American journalist, lobbyist, publicist

Jane Maria Eliza Cazneau (née McManus, widowed Storm; April 6, 1807 – December 12, 1878) was an Irish-American journalist, lobbyist, and publicist who advocated the annexation of all of Mexico during the Mexican–American War.

==Education and early career==
Cazneau was born on April 6, 1807, in Brunswick, Rensselaer County, New York, the daughter of Congressman William McManus and Catharine (Coons) McManus. She attended Troy Female Seminary, one of the earliest colleges for women, but did not graduate. On August 22, 1825, she married Allen B. Storm. They separated in 1831, and Allen Storm died 1838 in New York City. Their son, William Mont Storm (b. August 2, 1826), became an inventor whose first invention was patented on Feb. 4, 1851 for an "Improved method of obtaining motive power". He had at least 33 patents to his name, with most in firearms, but many other devices as well.

In 1832, Jane's father ventured into land speculation, and was one of the founders of the Galveston Bay and Texas Land Company, and Jane and her brother Robert traveled to Texas, which was then still part of Mexico, to buy land. The next year, Jane, her father, her brother Robert and a company of German settlers set out to take possession of the land, but the scheme failed when the German settlers refused to go beyond Matagorda. She returned home with her father to Brunswick, New York. Her brother Robert remained in Texas and eventually became a wealthy planter.
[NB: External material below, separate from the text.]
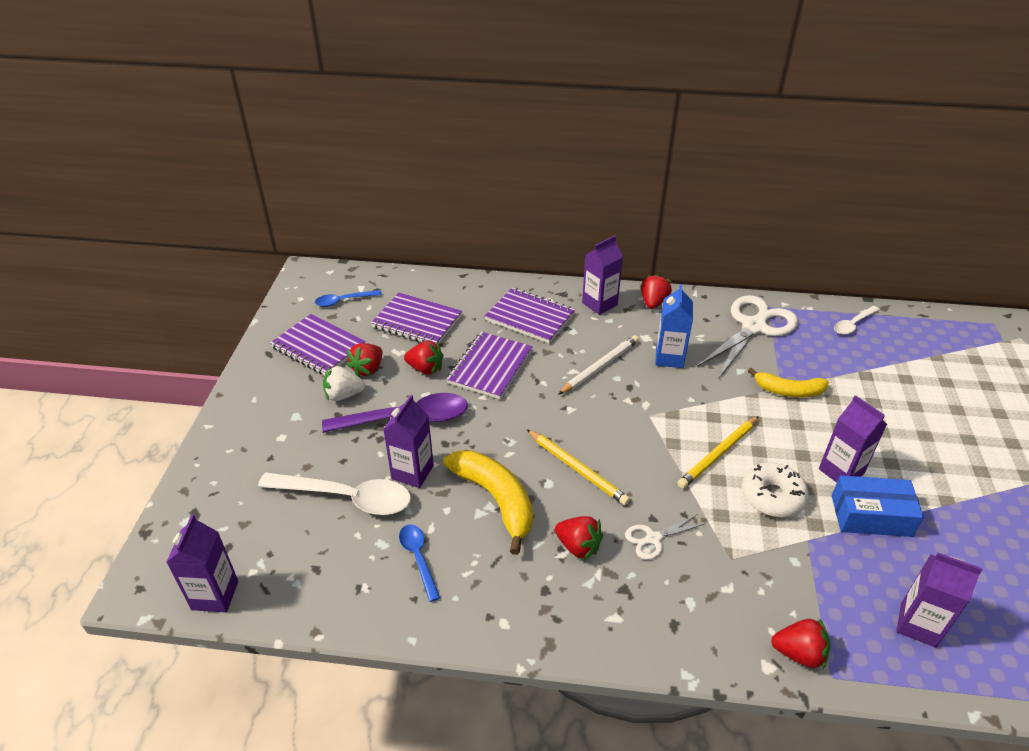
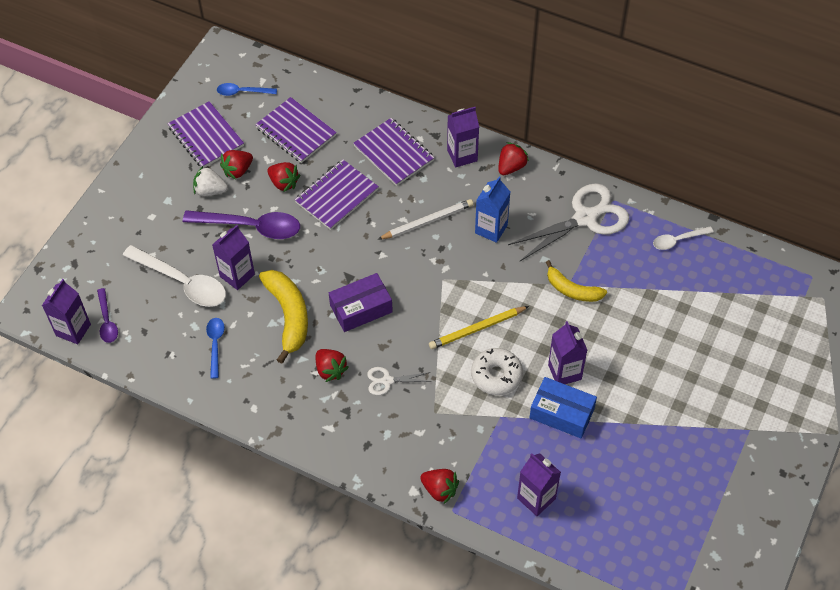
camera: 20 degrees right, 15 degrees up
(260, 571) = (107, 321): none -> purple spoon
(577, 468) = (361, 308): yellow pencil -> purple box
Also at this time, Eliza Jumel named her as co-respondent in her divorce suit with Aaron Burr, alleging an affair in addition to his ruinous attempt at land speculation.

==Writing==
Cazneau later turned to journalism, working for Horace Greeley's New-York Tribune, and Moses Yale Beach's New York Sun and the Democratic Review, strongly advocating manifest destiny. Cazneau embraced this with enthusiasm, and was to go on to be a firm believer in the expansion of the South and of slavery into Central America and the Caribbean. In Mistress of Manifest Destiny (2001), Linda S. Hudson argued that it was Cazneau who actually wrote the "Annexation" editorial, and thus coined the phrase "Manifest Destiny". Since many editorials in John L. O'Sullivan's publications were unsigned, Hudson used computer-aided "textual analysis" to support her argument. O'Sullivan biographer Robert D. Sampson disputes Hudson's claim for a variety of reasons.
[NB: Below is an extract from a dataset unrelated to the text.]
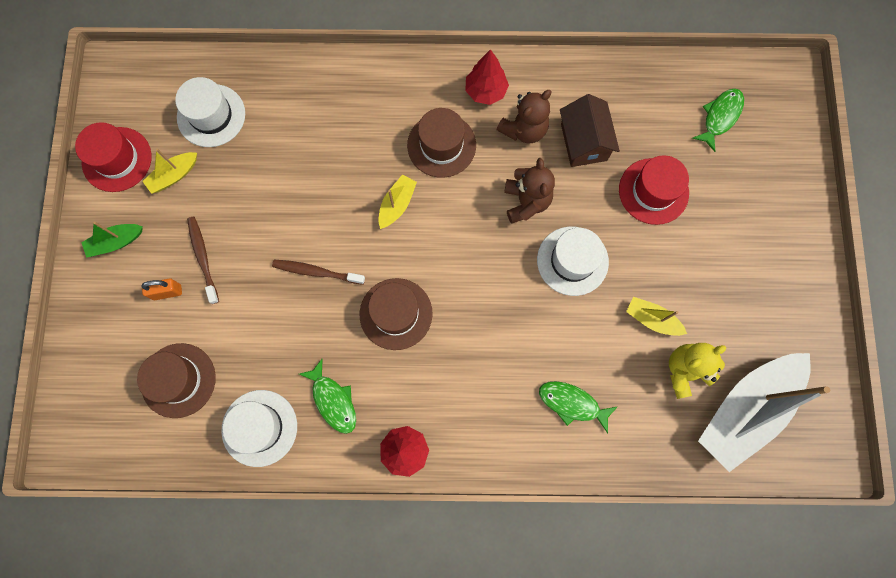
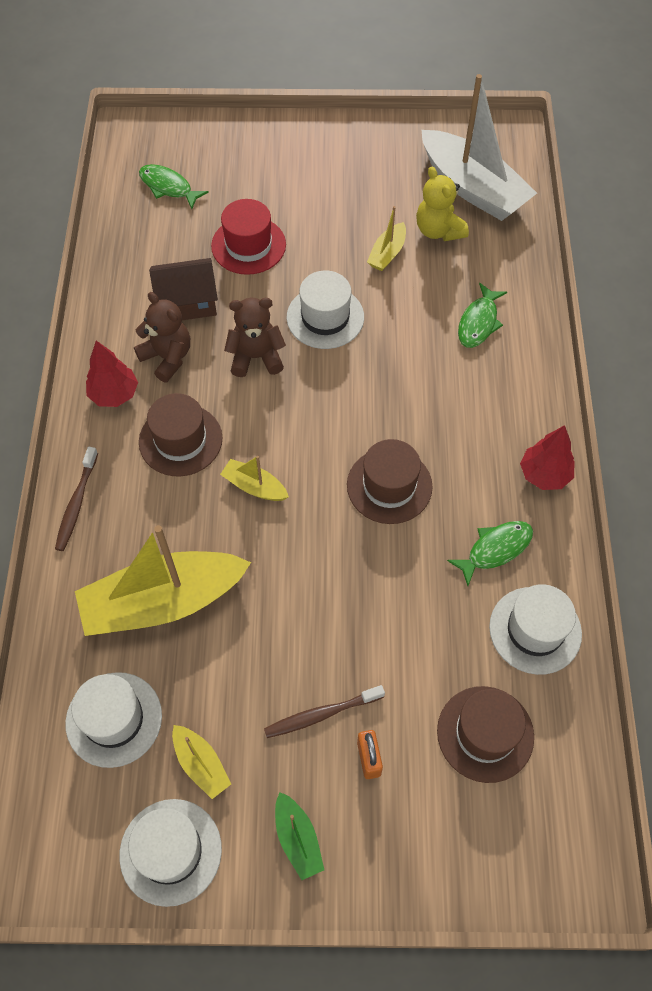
camera: 90 degrees left, 15 degrees down
(117, 159) = (170, 851): red hat -> white hat
(299, 142) = (163, 602): none -> yellow boat
(316, 272) = (339, 573): brown toothbrush -> brown toothbrush (76, 503)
==Mexican–American War and peace==
Cazneau was sent by President James K. Polk on a secret peace mission to Mexico in 1845; she rode there on horseback. With the outbreak of the Mexican–American War, she went to the front, where she witnessed Winfield Scott's capture of the fortress of Vera Cruz in March 1847. She was the first female war correspondent in American history, and used the pseudonym "Cora Montgomery" in her writing about the war. She helped negotiate the Treaty of Guadalupe-Hidalgo (1848), which included guarantees of property rights to both male and female nonresident landowners. While in Mexico, she worked on canal-building expeditions and banking projects. At the end of the Mexican–American War she turned her attention to Cuba, and the potential it represented, advocating for its annexation and denouncing its Spanish colonial overlords. She later settled at Eagle Pass, a frontier village three hundred miles up the Rio Grande from the Gulf of Mexico, and got to know many of the local Indian chiefs.

==Caribbean==
In 1849, she married William Leslie Cazneau. They moved to the Dominican Republic in 1855. Despite her earlier sympathies for southern expansionism she disapproved of secession, and was hired by William H. Seward, President Abraham Lincoln's Secretary of State, to write denunciations of the Confederacy. To her, the war was a serious interruption to further prospects of American expansion in the Caribbean.

In 1878, she drowned on her way to Santo Domingo, after the steamer Emily B. Souder on which she was travelling was caught in a storm. Only two men survived the shipwreck.